How the Question Specifies Us
What projections are to us all individually, scapegoats are to us all collectively: the parts of ourselves we are continuing to disown. In that regard, the challenge to embrace ourselves entirely is the same for us all, both individually and collectively. It is the challenge of re-claiming or re-owning, which is to say, re-owning-up-to, those parts of ourselves we strive so consistently to disown. Only through such “reclamation” can we even genuinely lay claim to all of ourselves, and thereby become at last whole.
Only so, for instance (to use one of my own communities as an example again), can the United States of America become in reality, for the very first time ever, what it has for so long laid claim to being in its “Pledge of Allegiance”: one nation, indivisible. Indeed, for the United States or any other community, it is only insofar as we allow ourselves fully to be called into question by and in our own genuinely asking how we can embrace ourselves in our entirety, that there is any hope for someday actually doing just that: embracing ourselves in our entirety.
My specific focus in this series of posts, to repeat again, is on how we can cease disowning those among us who, although acting in our name and under our authority, commit deeds that bring dishonor upon us, shaming us. It is the question of how we can at last stop making scapegoats out of just such members of our community. How we can finally stop loading all of our collective sins on them as individuals, and then driving them out of our midst and into the wilderness, carrying all our sins with them—or so, at least, would we like to believe?

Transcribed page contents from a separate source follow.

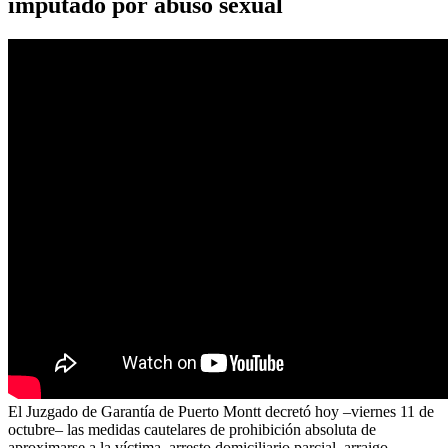
imputado por abuso sexual
El Juzgado de Garantía de Puerto Montt decretó hoy –viernes 11 de
octubre– las medidas cautelares de prohibición absoluta de
aproximarse a la víctima, arresto domiciliario parcial, arraigo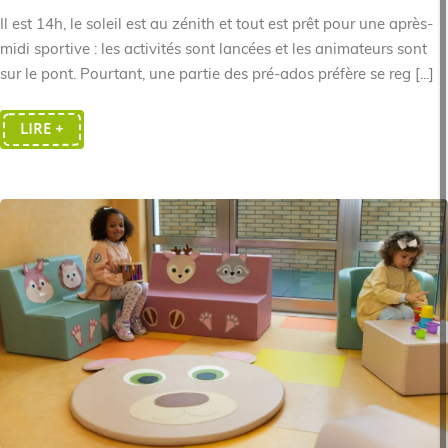
Il est 14h, le soleil est au zénith et tout est prêt pour une après-
midi sportive : les activités sont lancées et les animateurs sont
sur le pont. Pourtant, une partie des pré-ados préfère se reg [...]
LIRE +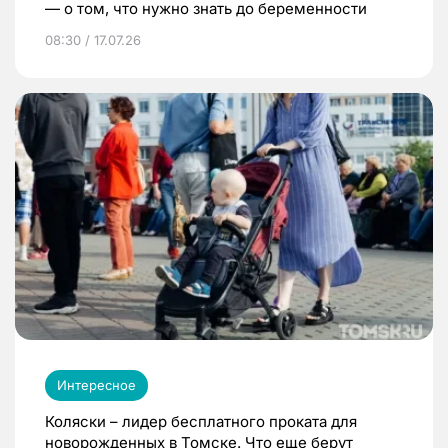
— о том, что нужно знать до беременности
08:30 / 17.07.26
Интересное
Коляски – лидер бесплатного проката для
новорожденных в Томске. Что еще берут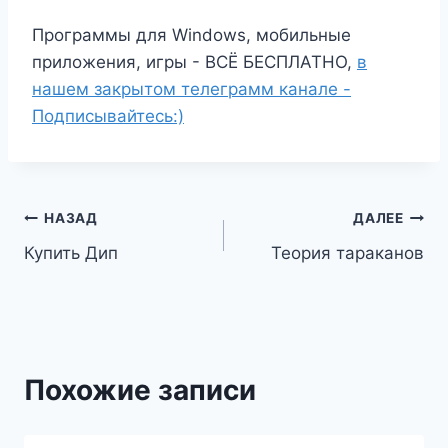
Программы для Windows, мобильные
приложения, игры - ВСЁ БЕСПЛАТНО,
в
нашем закрытом телеграмм канале -
Подписывайтесь:)
Навигация
НАЗАД
ДАЛЕЕ
Купить Дип
Теория тараканов
по
записям
Похожие записи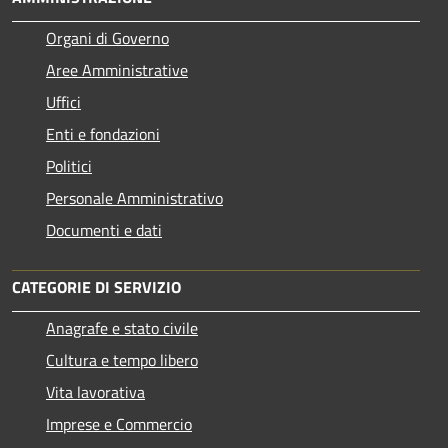
Organi di Governo
Aree Amministrative
Uffici
Enti e fondazioni
Politici
Personale Amministrativo
Documenti e dati
CATEGORIE DI SERVIZIO
Anagrafe e stato civile
Cultura e tempo libero
Vita lavorativa
Imprese e Commercio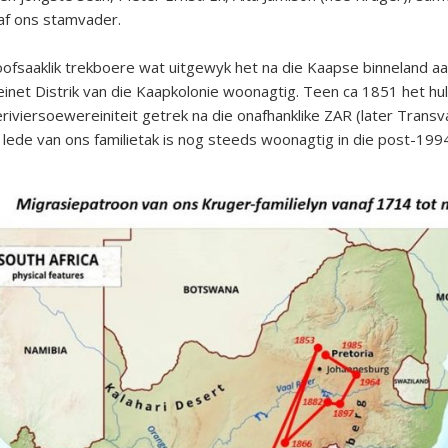
af ons stamvader.
oofsaaklik trekboere wat uitgewyk het na die Kaapse binneland aa
-Reinet Distrik van die Kaapkolonie woonagtig. Teen ca 1851 het hu
viersoewereiniteit getrek na die onafhanklike ZAR (later Transvaa
e lede van ons familietak is nog steeds woonagtig in die post-1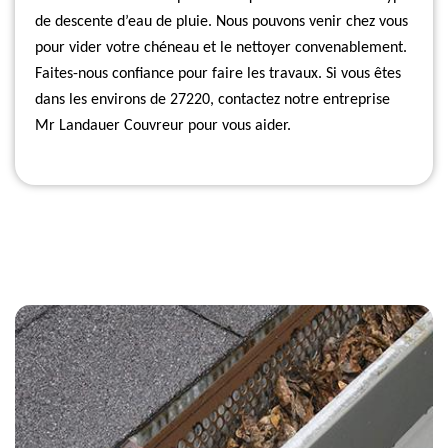
de descente d’eau de pluie. Nous pouvons venir chez vous
pour vider votre chéneau et le nettoyer convenablement.
Faites-nous confiance pour faire les travaux. Si vous êtes
dans les environs de 27220, contactez notre entreprise
Mr Landauer Couvreur pour vous aider.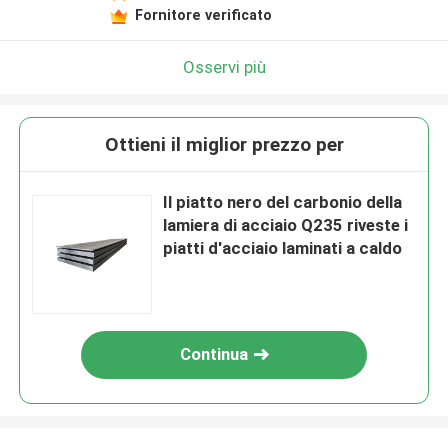
Fornitore verificato
Osservi più
Ottieni il miglior prezzo per
Il piatto nero del carbonio della
lamiera di acciaio Q235 riveste i
piatti d'acciaio laminati a caldo
Continua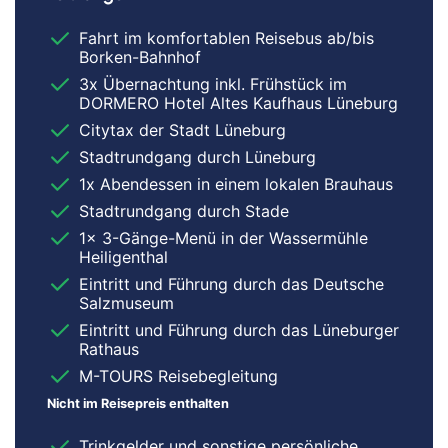
Fahrt im komfortablen Reisebus ab/bis
Borken-Bahnhof
3x Übernachtung inkl. Frühstück im
DORMERO Hotel Altes Kaufhaus Lüneburg
Citytax der Stadt Lüneburg
Stadtrundgang durch Lüneburg
1x Abendessen in einem lokalen Brauhaus
Stadtrundgang durch Stade
1x 3-Gänge-Menü in der Wassermühle
Heiligenthal
Eintritt und Führung durch das Deutsche
Salzmuseum
Eintritt und Führung durch das Lüneburger
Rathaus
M-TOURS Reisebegleitung
Nicht im Reisepreis enthalten
Trinkgelder und sonstige persönliche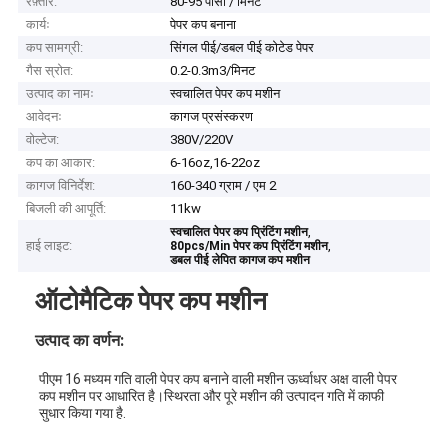
रफ़्तार:
80-95 पीसी / मिनट
कार्यः
पेपर कप बनाना
कप सामग्री:
सिंगल पीई/डबल पीई कोटेड पेपर
गैस स्रोत:
0.2-0.3m3/मिनट
उत्पाद का नामः
स्वचालित पेपर कप मशीन
आवेदनः
कागज प्रसंस्करण
वोल्टेज:
380V/220V
कप का आकार:
6-16oz,16-22oz
कागज विनिर्देश:
160-340 ग्राम / एम 2
बिजली की आपूर्ति:
11kw
,
स्वचालित पेपर कप प्रिंटिंग मशीन
हाई लाइट:
,
80pcs/Min पेपर कप प्रिंटिंग मशीन
डबल पीई लेपित कागज कप मशीन
ऑटोमैटिक पेपर कप मशीन
उत्पाद का वर्णन:
पीएम 16 मध्यम गति वाली पेपर कप बनाने वाली मशीन ऊर्ध्वाधर अक्ष वाली पेपर 
कप मशीन पर आधारित है।स्थिरता और पूरे मशीन की उत्पादन गति में काफी 
सुधार किया गया है.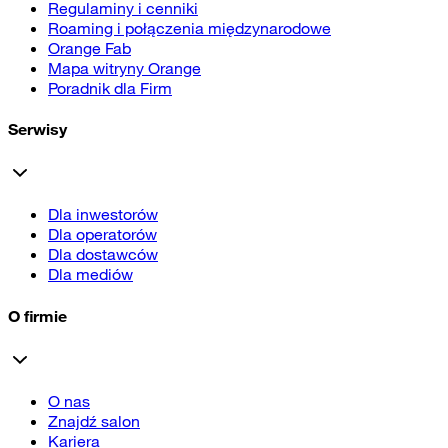
Regulaminy i cenniki
Roaming i połączenia międzynarodowe
Orange Fab
Mapa witryny Orange
Poradnik dla Firm
Serwisy
Dla inwestorów
Dla operatorów
Dla dostawców
Dla mediów
O firmie
O nas
Znajdź salon
Kariera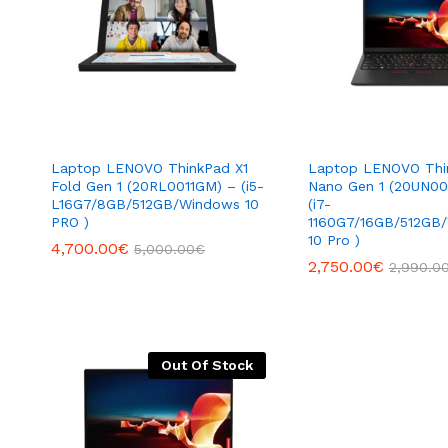
Laptop LENOVO ThinkPad X1
Laptop LENOVO Thi
Fold Gen 1 (20RL0011GM) – (i5-
Nano Gen 1 (20UN0
L16G7/8GB/512GB/Windows 10
(i7-
PRO )
1160G7/16GB/512GB
10 Pro )
4,700.00
€
5,000.00
€
2,750.00
€
2,990.0
Out Of Stock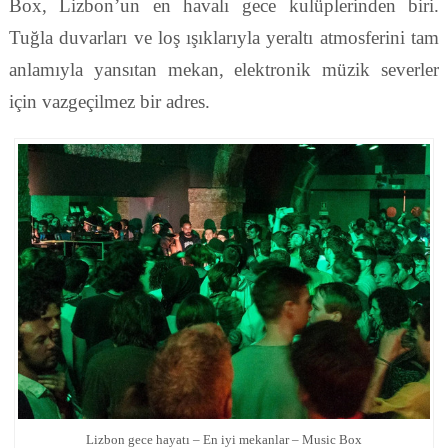
Box, Lizbon’un en havalı gece kulüplerinden biri.
Tuğla duvarları ve loş ışıklarıyla yeraltı atmosferini tam
anlamıyla yansıtan mekan, elektronik müzik severler
için vazgeçilmez bir adres.
Lizbon gece hayatı – En iyi mekanlar – Music Box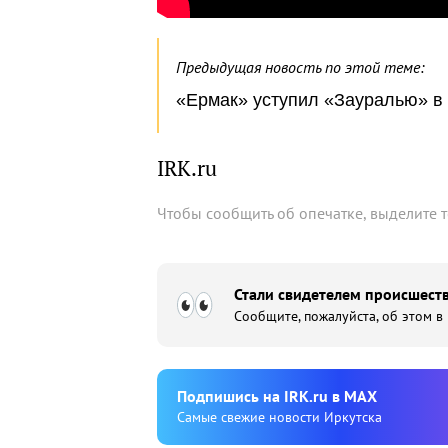
Предыдущая новость по этой теме:
«Ермак» уступил «Зауралью» в
IRK.ru
Чтобы сообщить об опечатке, выделите 
Стали свидетелем происшеств
Сообщите, пожалуйста, об этом в
Подпишиcь на IRK.ru в MAX
Cамые свежие новости Иркутска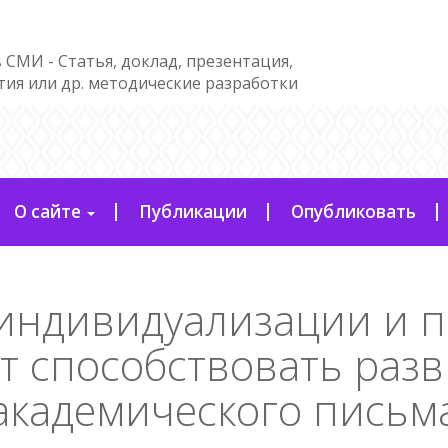
 СМИ - Статья, доклад, презентация,
тия или др. методические разработки
О сайте
Публикации
Опубликовать
индивидуализации и 
ут способствовать раз
академического письм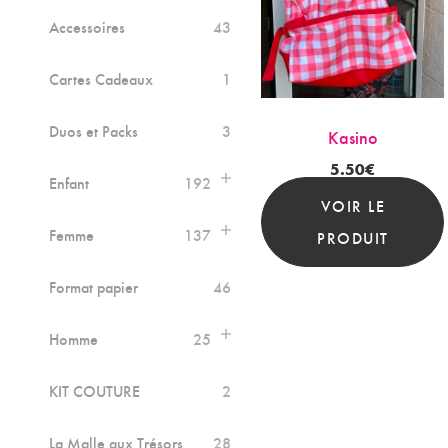
Accessoires
43
Cartes Cadeaux
1
Duos et Packs
3
Kasino
5.50
€
Enfant
192
VOIR LE
Femme
137
PRODUIT
Format papier
46
Homme
25
KIT COUTURE
2
La Malle aux Trésors
28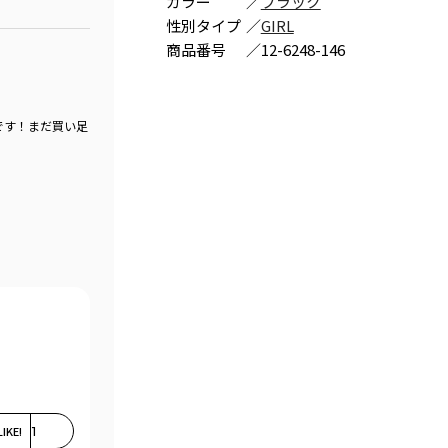
カラー
／
ブラック
性別タイプ
／
GIRL
商品番号
／
12-6248-146
です！まだ買い足
LIKE!
1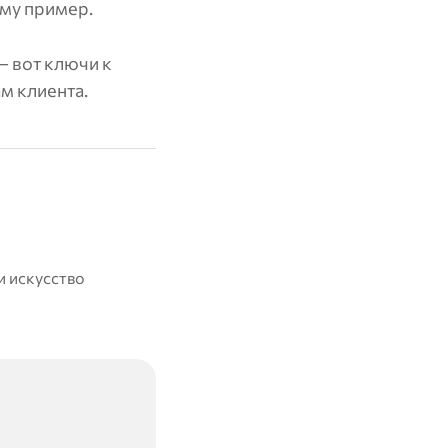
ому пример.
— вот ключи к
м клиента.
и искусство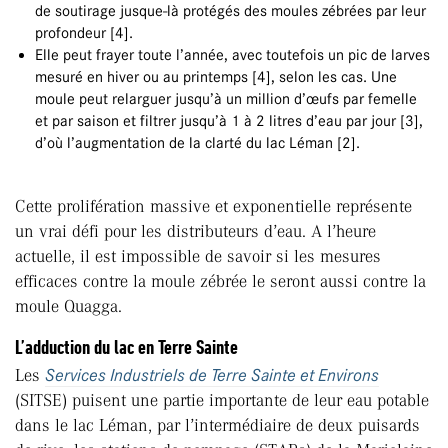
de soutirage jusque-là protégés des moules zébrées par leur
profondeur [4].
Elle peut frayer toute l’année, avec toutefois un pic de larves
mesuré en hiver ou au printemps [4], selon les cas. Une
moule peut relarguer jusqu’à un million d’œufs par femelle
et par saison et filtrer jusqu’à 1 à 2 litres d’eau par jour [3],
d’où l’augmentation de la clarté du lac Léman [2].
Cette prolifération massive et exponentielle représente
un vrai défi pour les distributeurs d’eau. A l’heure
actuelle, il est impossible de savoir si les mesures
efficaces contre la moule zébrée le seront aussi contre la
moule Quagga.
L’adduction du lac en Terre Sainte
Les
Services Industriels de Terre Sainte et Environs
(SITSE) puisent une partie importante de leur eau potable
dans le lac Léman, par l’intermédiaire de deux puisards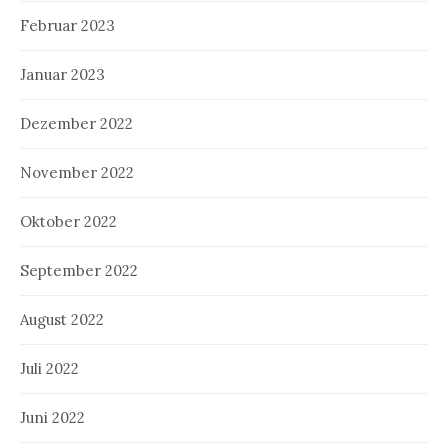
Februar 2023
Januar 2023
Dezember 2022
November 2022
Oktober 2022
September 2022
August 2022
Juli 2022
Juni 2022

We can do so only by really asking that question of ourselves, and thereby experiencing ourselves as called into question. That happens when we experience ourselves called to confess contrition for the sins of those who, in our name and under our authority, commit shameful deeds. Only thus do we own up to our sins as truly ours, owning up to them as our own sins and, accordingly, accepting responsibility for repenting of what we have done through those we have called into our service, then sent out in our name and under our authority, and who have then committed crimes and atrocities. Only by such acceptance of our own responsibility, which most especially entails accepting the need to atone for what we have done through such instruments pressed into our service, can we ever reclaim the disowned parts of ourselves collectively—and become, at last, who we really are.
Such communal acts of confession, repentance, and atonement can and should include, to mention only one crucial thing, a dimension of ritual communal observance. In the United States, for instance, just as we have officially set aside such days of remembrance as Veterans Day or Memorial Day for honoring the memory of those who have served and even died “under arms” for this country, so might we set aside other days of remembrance for expressing contrition for the atrocities that have far too often been committed by those we have so placed “under arms.”
We could set aside December 29 for such a purpose, for example, to mark the day in 1890 that United States troops massacred American Indian men, women, and children at Wounded Knee, South Dakota. Or we might set aside March 16, the date on which the My Lai massacre in Vietnam took place in 1968. Or we could choose any of the regrettably large number of other dates that mark atrocities committed by United States troops enacting national policies. We could set aside at least one day, if not a number of days, as days of national confession, contrition, and atonement.
On such a day we could practice embracing ourselves in our entirety, disowning none of us.